__Problem to work on__
Filter the entries for the word "class". Copy each line that has it.

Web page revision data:

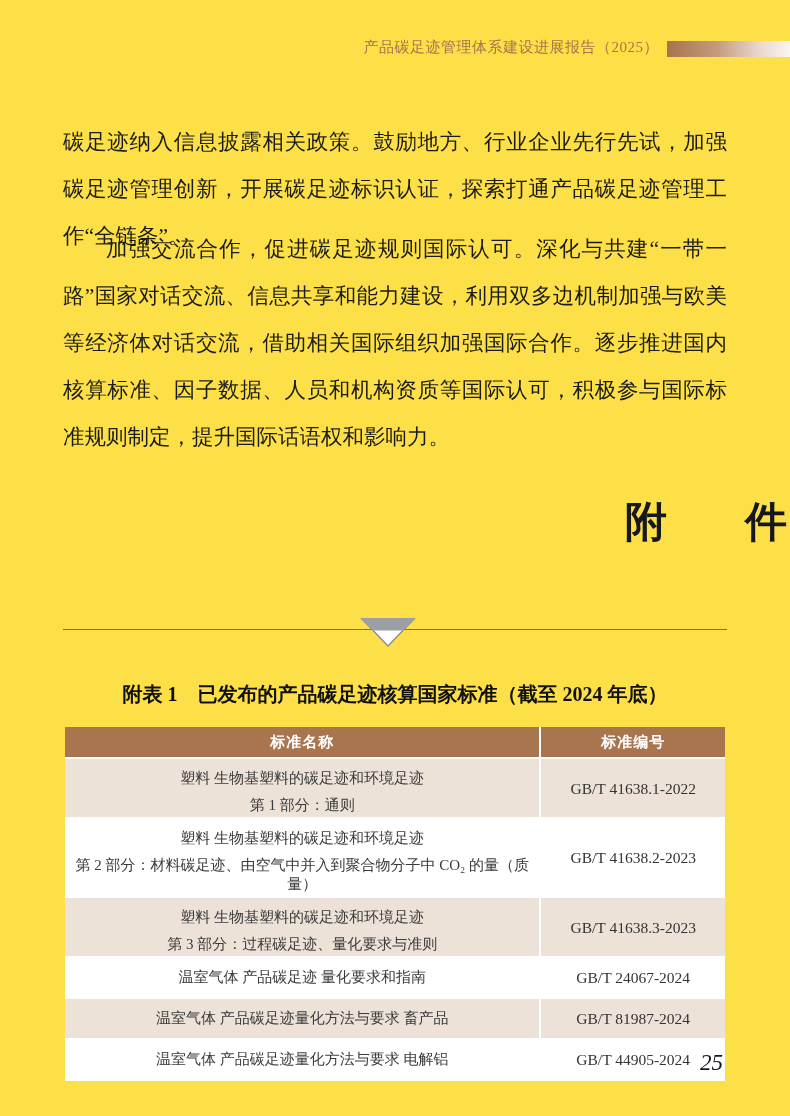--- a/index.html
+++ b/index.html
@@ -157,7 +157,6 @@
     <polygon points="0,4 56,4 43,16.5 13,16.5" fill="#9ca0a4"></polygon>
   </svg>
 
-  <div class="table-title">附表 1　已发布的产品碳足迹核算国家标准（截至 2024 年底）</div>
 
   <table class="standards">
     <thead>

__Exercise response__
-  <div class="table-title">附表 1　已发布的产品碳足迹核算国家标准（截至 2024 年底）</div>
   <table class="standards">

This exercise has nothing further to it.